Reproduction versus original parts is a debate that comes up sometimes among old bike enthusiasts. There is an overwhelming preference for original parts. However, sometimes a reproduction part needs to be used. Sometimes the rider wants the smoothest possible drive train, or the straightest and truest wheels. This can mean that old parts are dropped in favor of reproductions.
So is something lost when we use a reproduction part? Sometimes yes, and sometimes no.
Tonight, let's look at the reproduction "classic cruiser" Schwinn-type sprocket, versus an original Schwinn 1950s-60s era sprocket.
The original is on the right (mounted on the bike) below. The reproduction is in my hand on the left.
As you can see, the shaping of the original is crisper. The plating is also deeper and cleaner. The metal on the original is heavier gauge and seemed a bit harder.
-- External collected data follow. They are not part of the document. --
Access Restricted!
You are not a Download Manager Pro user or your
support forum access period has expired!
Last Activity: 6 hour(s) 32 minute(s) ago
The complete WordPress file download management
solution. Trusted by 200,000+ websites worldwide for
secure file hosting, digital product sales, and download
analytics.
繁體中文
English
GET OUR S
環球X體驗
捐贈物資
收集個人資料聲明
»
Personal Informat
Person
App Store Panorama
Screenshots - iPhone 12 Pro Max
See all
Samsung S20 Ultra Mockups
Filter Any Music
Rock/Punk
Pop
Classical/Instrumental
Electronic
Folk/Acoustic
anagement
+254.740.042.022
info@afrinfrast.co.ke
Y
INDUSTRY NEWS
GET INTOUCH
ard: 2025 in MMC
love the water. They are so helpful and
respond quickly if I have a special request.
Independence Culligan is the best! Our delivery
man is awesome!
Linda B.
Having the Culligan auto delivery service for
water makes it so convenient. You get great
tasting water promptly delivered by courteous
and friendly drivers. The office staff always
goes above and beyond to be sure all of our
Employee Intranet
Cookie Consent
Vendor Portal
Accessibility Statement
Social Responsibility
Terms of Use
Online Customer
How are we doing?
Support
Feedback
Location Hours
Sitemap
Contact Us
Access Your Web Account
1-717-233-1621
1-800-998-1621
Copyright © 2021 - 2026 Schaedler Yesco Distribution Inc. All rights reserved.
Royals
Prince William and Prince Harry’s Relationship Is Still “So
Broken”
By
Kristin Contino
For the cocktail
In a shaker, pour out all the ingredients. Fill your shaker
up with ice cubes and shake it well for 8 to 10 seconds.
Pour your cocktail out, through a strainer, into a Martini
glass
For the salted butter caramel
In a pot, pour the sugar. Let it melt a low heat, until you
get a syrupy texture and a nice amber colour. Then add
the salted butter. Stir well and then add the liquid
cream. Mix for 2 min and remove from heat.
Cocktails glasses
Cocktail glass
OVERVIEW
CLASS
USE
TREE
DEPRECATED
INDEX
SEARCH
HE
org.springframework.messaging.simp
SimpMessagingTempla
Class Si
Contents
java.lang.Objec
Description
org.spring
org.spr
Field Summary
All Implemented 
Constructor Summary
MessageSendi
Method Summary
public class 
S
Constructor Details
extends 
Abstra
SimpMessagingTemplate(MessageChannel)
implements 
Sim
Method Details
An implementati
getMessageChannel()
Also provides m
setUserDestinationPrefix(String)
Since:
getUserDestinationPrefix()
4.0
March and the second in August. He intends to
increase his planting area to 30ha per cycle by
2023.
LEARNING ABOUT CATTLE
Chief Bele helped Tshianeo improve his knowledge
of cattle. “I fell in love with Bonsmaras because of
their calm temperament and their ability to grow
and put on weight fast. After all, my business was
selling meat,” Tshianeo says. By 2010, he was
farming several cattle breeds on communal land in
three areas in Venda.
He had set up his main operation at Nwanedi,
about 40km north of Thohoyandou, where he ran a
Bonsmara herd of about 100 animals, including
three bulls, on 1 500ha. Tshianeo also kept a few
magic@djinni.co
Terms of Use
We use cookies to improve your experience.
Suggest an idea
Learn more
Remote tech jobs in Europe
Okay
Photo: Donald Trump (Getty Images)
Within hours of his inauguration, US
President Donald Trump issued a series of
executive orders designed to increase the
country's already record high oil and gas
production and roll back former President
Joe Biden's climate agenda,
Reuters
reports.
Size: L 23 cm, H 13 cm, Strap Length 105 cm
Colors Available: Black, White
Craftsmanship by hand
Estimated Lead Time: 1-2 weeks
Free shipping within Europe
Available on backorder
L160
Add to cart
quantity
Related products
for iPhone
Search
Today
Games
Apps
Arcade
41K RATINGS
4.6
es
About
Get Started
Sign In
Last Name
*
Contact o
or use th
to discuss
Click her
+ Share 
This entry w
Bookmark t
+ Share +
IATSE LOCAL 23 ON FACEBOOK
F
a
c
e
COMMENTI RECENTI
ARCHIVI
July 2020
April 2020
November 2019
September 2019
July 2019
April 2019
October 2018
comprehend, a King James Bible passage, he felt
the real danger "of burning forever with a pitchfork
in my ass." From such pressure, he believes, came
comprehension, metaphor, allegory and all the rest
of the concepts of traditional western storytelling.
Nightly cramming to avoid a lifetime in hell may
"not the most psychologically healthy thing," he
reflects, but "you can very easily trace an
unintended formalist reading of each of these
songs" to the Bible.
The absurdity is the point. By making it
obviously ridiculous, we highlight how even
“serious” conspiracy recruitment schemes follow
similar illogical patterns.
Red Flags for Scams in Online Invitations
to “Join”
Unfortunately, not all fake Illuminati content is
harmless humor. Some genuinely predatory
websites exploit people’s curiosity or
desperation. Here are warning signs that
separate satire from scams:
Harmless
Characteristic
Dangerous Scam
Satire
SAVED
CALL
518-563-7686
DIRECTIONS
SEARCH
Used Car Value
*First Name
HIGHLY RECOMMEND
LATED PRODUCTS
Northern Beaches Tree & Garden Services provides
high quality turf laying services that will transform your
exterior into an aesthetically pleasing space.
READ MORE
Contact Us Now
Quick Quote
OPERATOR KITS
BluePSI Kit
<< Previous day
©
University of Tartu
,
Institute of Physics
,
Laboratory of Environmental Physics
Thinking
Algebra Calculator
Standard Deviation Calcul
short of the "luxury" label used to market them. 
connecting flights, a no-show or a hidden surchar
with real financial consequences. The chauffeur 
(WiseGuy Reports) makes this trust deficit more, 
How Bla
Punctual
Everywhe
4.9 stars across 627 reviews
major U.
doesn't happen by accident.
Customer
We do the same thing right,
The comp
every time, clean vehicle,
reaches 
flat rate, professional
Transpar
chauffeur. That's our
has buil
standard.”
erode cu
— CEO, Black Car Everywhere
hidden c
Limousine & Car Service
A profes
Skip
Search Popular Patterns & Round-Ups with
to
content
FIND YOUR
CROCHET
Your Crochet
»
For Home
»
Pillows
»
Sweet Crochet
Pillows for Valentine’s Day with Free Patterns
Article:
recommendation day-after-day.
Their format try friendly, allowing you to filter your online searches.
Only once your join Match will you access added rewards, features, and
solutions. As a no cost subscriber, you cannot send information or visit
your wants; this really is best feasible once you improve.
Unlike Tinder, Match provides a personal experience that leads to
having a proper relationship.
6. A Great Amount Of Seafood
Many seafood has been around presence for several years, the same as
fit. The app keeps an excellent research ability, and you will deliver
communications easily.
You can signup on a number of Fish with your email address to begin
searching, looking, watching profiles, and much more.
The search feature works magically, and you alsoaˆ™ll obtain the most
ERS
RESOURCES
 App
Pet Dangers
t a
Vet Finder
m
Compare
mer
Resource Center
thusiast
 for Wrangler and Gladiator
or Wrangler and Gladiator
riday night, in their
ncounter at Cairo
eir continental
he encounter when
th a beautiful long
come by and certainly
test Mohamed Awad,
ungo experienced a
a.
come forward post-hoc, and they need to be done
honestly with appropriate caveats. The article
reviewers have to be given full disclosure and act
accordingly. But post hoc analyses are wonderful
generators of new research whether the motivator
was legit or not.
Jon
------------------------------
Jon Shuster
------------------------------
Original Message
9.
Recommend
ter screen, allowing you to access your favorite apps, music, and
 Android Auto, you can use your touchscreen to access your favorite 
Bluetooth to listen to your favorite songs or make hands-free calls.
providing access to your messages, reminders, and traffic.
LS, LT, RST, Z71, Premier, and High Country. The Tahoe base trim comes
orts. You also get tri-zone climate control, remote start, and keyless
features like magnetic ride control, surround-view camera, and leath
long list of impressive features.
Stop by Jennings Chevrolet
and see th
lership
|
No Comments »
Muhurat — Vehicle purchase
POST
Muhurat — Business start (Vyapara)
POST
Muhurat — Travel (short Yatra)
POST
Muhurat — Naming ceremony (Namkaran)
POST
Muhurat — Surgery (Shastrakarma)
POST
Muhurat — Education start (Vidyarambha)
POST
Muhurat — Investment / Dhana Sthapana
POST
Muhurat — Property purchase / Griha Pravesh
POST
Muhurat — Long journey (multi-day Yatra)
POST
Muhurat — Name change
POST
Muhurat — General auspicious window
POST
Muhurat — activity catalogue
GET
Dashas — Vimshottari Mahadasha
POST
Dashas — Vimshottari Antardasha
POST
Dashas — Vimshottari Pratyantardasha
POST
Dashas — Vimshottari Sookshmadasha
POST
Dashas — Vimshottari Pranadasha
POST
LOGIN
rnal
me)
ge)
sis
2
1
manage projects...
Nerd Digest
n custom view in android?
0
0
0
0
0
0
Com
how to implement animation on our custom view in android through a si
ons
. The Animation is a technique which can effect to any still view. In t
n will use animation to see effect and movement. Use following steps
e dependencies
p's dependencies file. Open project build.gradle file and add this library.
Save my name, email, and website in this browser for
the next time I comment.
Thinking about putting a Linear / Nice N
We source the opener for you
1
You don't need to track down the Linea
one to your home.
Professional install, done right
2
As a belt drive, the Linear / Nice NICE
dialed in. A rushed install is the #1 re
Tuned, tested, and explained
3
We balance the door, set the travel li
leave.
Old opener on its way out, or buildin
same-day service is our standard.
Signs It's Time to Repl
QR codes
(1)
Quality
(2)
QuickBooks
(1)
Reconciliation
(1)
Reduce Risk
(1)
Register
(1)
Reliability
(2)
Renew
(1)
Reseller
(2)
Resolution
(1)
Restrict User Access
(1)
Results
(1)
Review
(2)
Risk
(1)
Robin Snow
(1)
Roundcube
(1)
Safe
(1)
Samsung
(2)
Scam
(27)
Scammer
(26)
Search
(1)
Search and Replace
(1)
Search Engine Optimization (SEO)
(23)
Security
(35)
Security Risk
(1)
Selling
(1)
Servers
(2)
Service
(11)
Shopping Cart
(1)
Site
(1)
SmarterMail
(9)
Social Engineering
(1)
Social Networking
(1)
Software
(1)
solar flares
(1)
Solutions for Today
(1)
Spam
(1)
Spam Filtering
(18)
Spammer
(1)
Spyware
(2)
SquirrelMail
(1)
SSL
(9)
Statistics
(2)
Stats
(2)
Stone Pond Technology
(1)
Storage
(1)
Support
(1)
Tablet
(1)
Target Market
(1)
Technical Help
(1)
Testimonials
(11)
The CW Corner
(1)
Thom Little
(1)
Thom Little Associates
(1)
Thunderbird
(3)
The original does have a little wear on the teeth, but plenty of miles left. I'm going with the original, though I will admit I had to true the sprocket using a big crescent wrench.
So why would you use the reproduction? The reproduction is a little straighter. If you didn't want to true the original, then you could drop the reproduction in, and the drive train would run reasonably smoothly.
I think the answer to reproduction versus original is to run original parts whenever reasonably possible for a working bike. However, if the choice is between a broken down bike with original parts or a working bike with reproduction parts, go with the repro and put the bike back on the road.